* **About this exercise**: Every entry, start to finish, should be printed verbatim without pictures.

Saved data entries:
++++
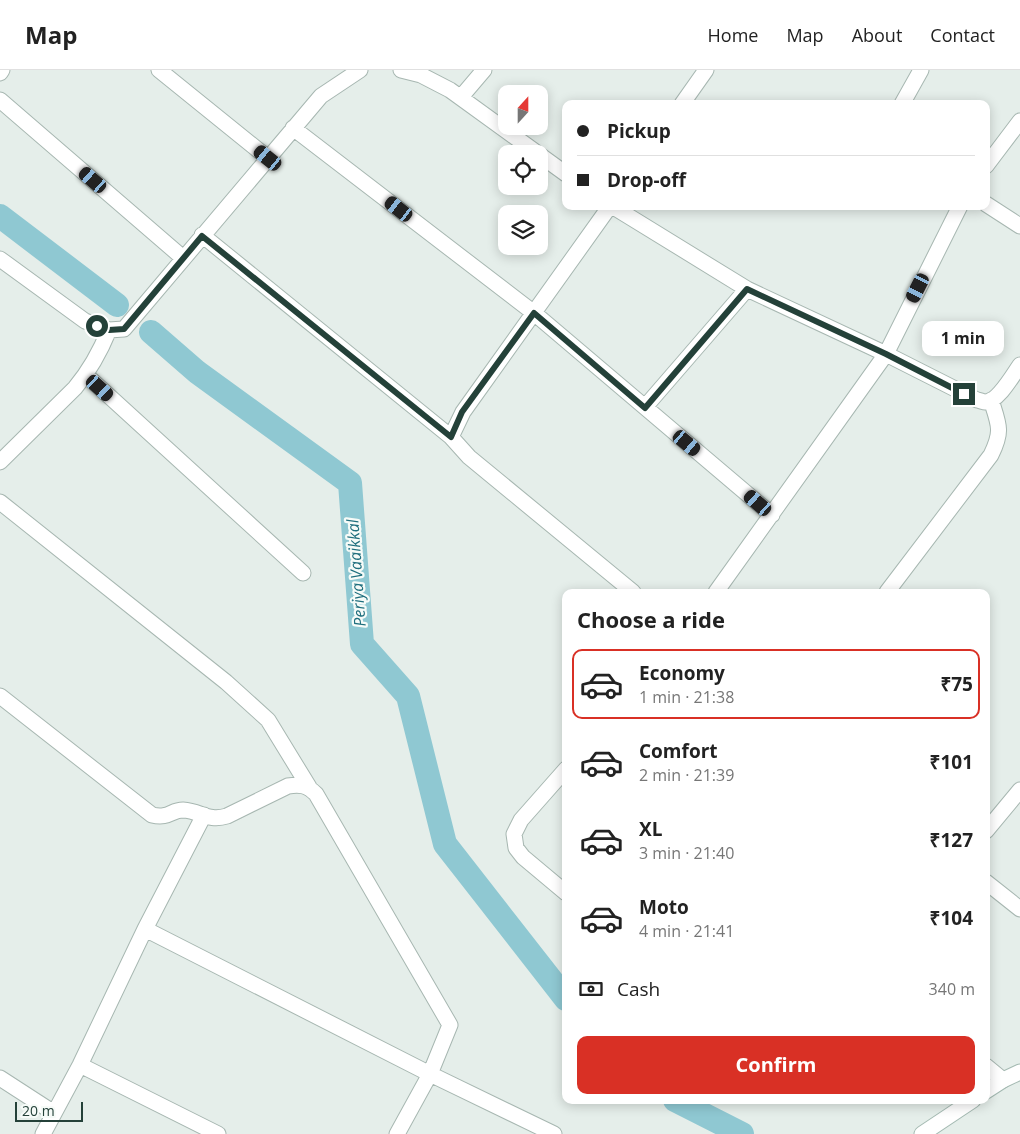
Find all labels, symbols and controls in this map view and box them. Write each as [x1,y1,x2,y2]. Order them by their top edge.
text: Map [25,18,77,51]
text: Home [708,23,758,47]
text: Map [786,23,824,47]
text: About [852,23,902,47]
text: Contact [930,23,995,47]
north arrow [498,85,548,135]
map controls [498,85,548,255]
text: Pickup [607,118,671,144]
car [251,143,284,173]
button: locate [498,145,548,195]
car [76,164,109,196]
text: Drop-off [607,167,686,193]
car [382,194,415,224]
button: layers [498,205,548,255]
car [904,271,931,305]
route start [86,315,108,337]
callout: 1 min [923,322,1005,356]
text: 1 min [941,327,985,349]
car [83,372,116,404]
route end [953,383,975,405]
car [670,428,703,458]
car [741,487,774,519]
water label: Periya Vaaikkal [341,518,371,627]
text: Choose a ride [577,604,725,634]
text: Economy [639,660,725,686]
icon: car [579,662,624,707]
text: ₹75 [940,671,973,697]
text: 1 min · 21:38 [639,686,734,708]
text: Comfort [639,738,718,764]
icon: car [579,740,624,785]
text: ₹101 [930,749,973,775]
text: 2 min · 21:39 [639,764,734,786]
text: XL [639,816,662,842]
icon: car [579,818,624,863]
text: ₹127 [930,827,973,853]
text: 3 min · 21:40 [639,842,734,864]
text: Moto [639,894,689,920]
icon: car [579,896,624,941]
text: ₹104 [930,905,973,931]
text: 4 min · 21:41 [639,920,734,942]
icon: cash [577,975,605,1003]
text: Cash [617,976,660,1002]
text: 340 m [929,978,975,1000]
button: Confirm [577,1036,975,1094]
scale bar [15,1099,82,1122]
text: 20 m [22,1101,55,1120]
++++
* **Exercise result**:
Find all labels, symbols and controls in this map view and box them. Write each as [x1,y1,x2,y2]. Order them by their top edge.
text: Map [25,18,77,51]
text: Home [708,23,758,47]
text: Map [786,23,824,47]
text: About [852,23,902,47]
text: Contact [930,23,995,47]
north arrow [498,85,548,135]
map controls [498,85,548,255]
text: Pickup [607,118,671,144]
car [251,143,284,173]
button: locate [498,145,548,195]
car [76,164,109,196]
text: Drop-off [607,167,686,193]
car [382,194,415,224]
button: layers [498,205,548,255]
car [904,271,931,305]
route start [86,315,108,337]
callout: 1 min [923,322,1005,356]
text: 1 min [941,327,985,349]
car [83,372,116,404]
route end [953,383,975,405]
car [670,428,703,458]
car [741,487,774,519]
water label: Periya Vaaikkal [341,518,371,627]
text: Choose a ride [577,604,725,634]
text: Economy [639,660,725,686]
icon: car [579,662,624,707]
text: ₹75 [940,671,973,697]
text: 1 min · 21:38 [639,686,734,708]
text: Comfort [639,738,718,764]
icon: car [579,740,624,785]
text: ₹101 [930,749,973,775]
text: 2 min · 21:39 [639,764,734,786]
text: XL [639,816,662,842]
icon: car [579,818,624,863]
text: ₹127 [930,827,973,853]
text: 3 min · 21:40 [639,842,734,864]
text: Moto [639,894,689,920]
icon: car [579,896,624,941]
text: ₹104 [930,905,973,931]
text: 4 min · 21:41 [639,920,734,942]
icon: cash [577,975,605,1003]
text: Cash [617,976,660,1002]
text: 340 m [929,978,975,1000]
button: Confirm [577,1036,975,1094]
scale bar [15,1099,82,1122]
text: 20 m [22,1101,55,1120]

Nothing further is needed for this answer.